Mary was besides one of the most seductive little confidantes in the world. She was so pure from all selfism, so heartily and innocently interested in what another was telling her, that people in talking with her found the subject constantly increasing in interest; although if they had really been called upon afterwards to state the exact portion in words which she added to the conversation, they would have been surprised to find it so small.

In fact, before Cerinthy Ann had quite finished her confessions, they were more than a mile from the cottage, and Mary began to think of returning, saying that her mother would wonder where she was when she came home.


CHAPTER XXXV.

The sun was just setting, and the whole air and sea seemed flooded with rosy rays. Even the crags and rocks of the sea-shore took purple and lilac tints, and savins and junipers, had a painter been required to represent them, would have been found not without a suffusion of the same tints. Through the tremulous rosy sea of the upper air, the silver full moon looked out like some calm superior presence which waits only for the flush of a temporary excitement to die away, to make its tranquillizing influence felt.

Mary, as she walked homeward with this dreamy light about her, moved with a slower step than when borne along by the vigorous arm and determined motion of her young friend.

It is said that a musical sound, uttered with decision by one instrument, always makes vibrate the corresponding chord of another, and Mary felt, as she left her positive but warm-hearted friend, a plaintive vibration of something in her own self of which she was conscious her calm friendship for her future husband had no part. She fell into one of those reveries which she thought she had for ever forbidden to herself, and there arose before her mind, like a picture, the idea of a marriage ceremony; but the eyes of the bridegroom were dark, and his curls were clustering in raven ringlets, and her hand throbbed in his as it had never throbbed in any other.

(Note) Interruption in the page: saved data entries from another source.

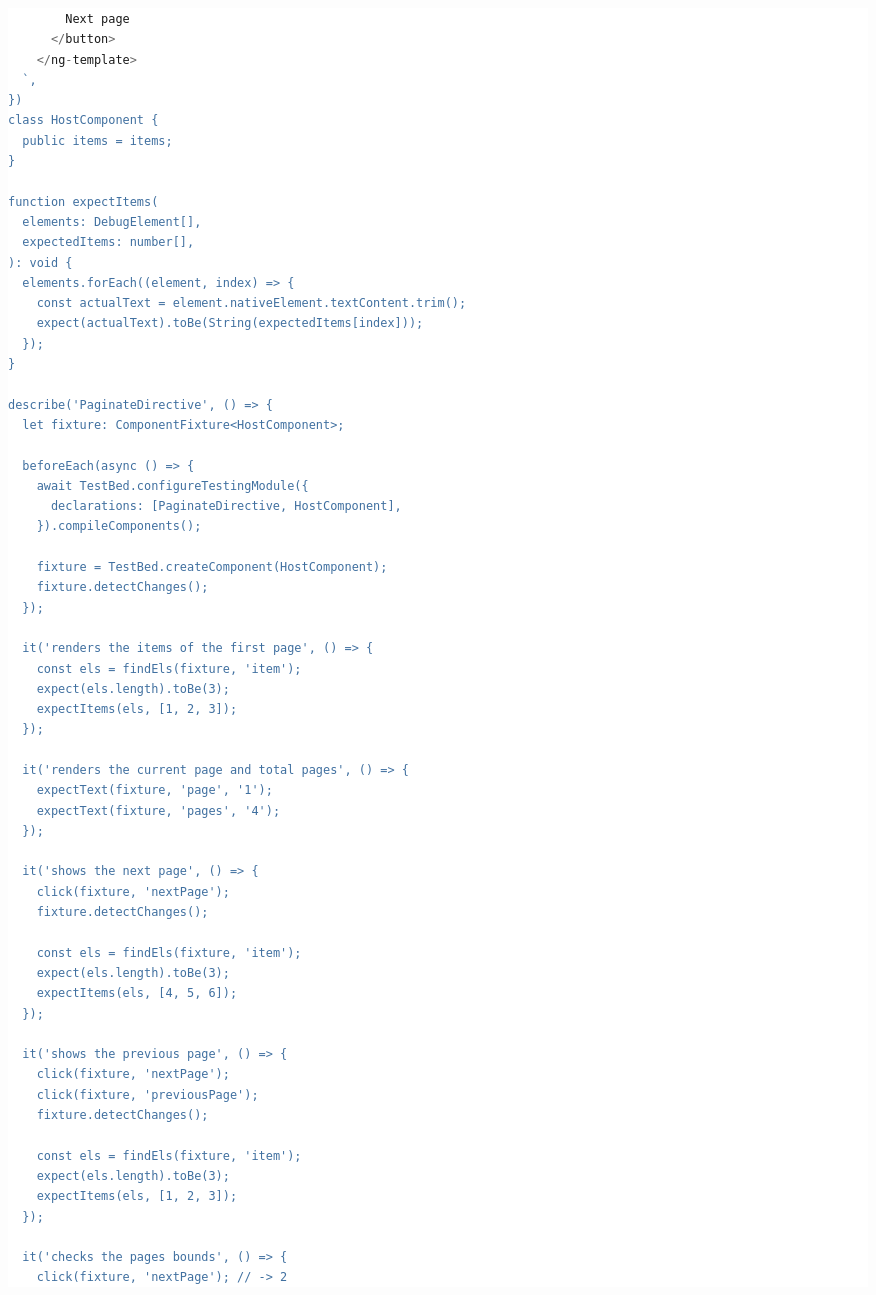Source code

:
```typescript
        Next page
      </button>
    </ng-template>
  `,
})
class HostComponent {
  public items = items;
}

function expectItems(
  elements: DebugElement[],
  expectedItems: number[],
): void {
  elements.forEach((element, index) => {
    const actualText = element.nativeElement.textContent.trim();
    expect(actualText).toBe(String(expectedItems[index]));
  });
}

describe('PaginateDirective', () => {
  let fixture: ComponentFixture<HostComponent>;

  beforeEach(async () => {
    await TestBed.configureTestingModule({
      declarations: [PaginateDirective, HostComponent],
    }).compileComponents();

    fixture = TestBed.createComponent(HostComponent);
    fixture.detectChanges();
  });

  it('renders the items of the first page', () => {
    const els = findEls(fixture, 'item');
    expect(els.length).toBe(3);
    expectItems(els, [1, 2, 3]);
  });

  it('renders the current page and total pages', () => {
    expectText(fixture, 'page', '1');
    expectText(fixture, 'pages', '4');
  });

  it('shows the next page', () => {
    click(fixture, 'nextPage');
    fixture.detectChanges();

    const els = findEls(fixture, 'item');
    expect(els.length).toBe(3);
    expectItems(els, [4, 5, 6]);
  });

  it('shows the previous page', () => {
    click(fixture, 'nextPage');
    click(fixture, 'previousPage');
    fixture.detectChanges();

    const els = findEls(fixture, 'item');
    expect(els.length).toBe(3);
    expectItems(els, [1, 2, 3]);
  });

  it('checks the pages bounds', () => {
    click(fixture, 'nextPage'); // -> 2
```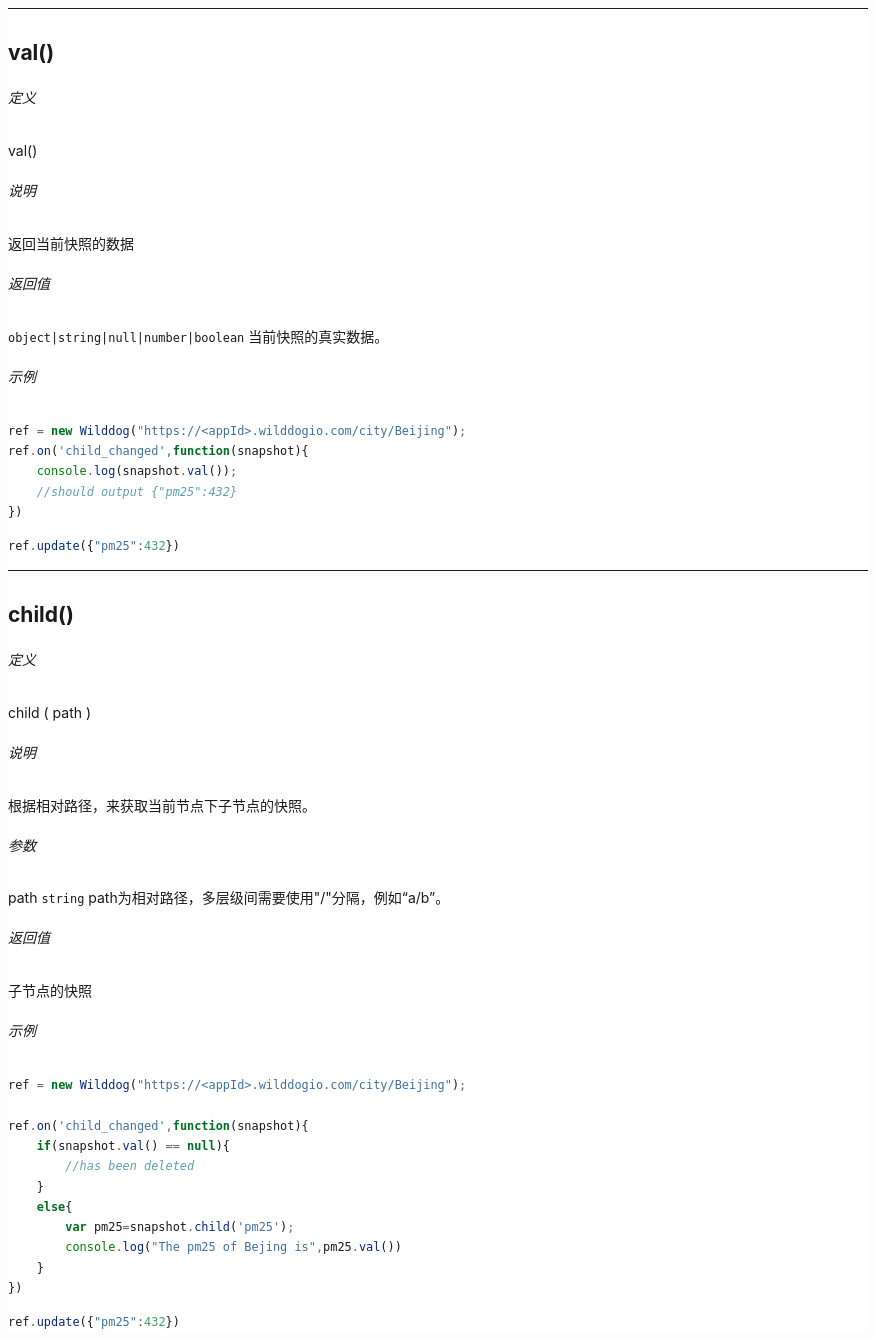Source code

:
 ``` js


```

----

## val()

###### 定义

val()

###### 说明

返回当前快照的数据

###### 返回值 

`object|string|null|number|boolean` 当前快照的真实数据。

###### 示例

```js
ref = new Wilddog("https://<appId>.wilddogio.com/city/Beijing");
ref.on('child_changed',function(snapshot){
	console.log(snapshot.val());
	//should output {"pm25":432}
})
```

``` js
ref.update({"pm25":432})
```
----------

## child()

###### 定义

child ( path )

###### 说明

根据相对路径，来获取当前节点下子节点的快照。

###### 参数

path `string` path为相对路径，多层级间需要使用"/"分隔，例如“a/b”。

###### 返回值 

子节点的快照

###### 示例

```js
ref = new Wilddog("https://<appId>.wilddogio.com/city/Beijing");

ref.on('child_changed',function(snapshot){
	if(snapshot.val() == null){
		//has been deleted
	}
	else{
		var pm25=snapshot.child('pm25');
		console.log("The pm25 of Bejing is",pm25.val())
	}
})
```
``` js
ref.update({"pm25":432})
```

It was just as she was coming out of a little grove of cedars, where the high land overlooks the sea, and the dream which came to her overcame her with a vague and yearning sense of pain. Suddenly she heard footsteps behind her, and some one said ‘Mary!’ It was spoken in a choked voice, as one speaks in the crisis of a great emotion, and she turned and saw those very eyes!—that very hair!—yes, and the cold little hand throbbed with that very throb in that strong, living, manly hand, and ‘whether in the body or out of the body’ she knew not; she felt herself borne in those arms, and words that spoke themselves in her inner heart—words profaned by being repeated, were on her ear.

‘Oh, is this a dream!—is it a dream! James, are we in heaven? Oh, I have lived through such an agony—I have been so worn out! Oh, I thought you never would come!’ And then the eyes closed, and heaven and earth faded away together in a trance of blissful rest.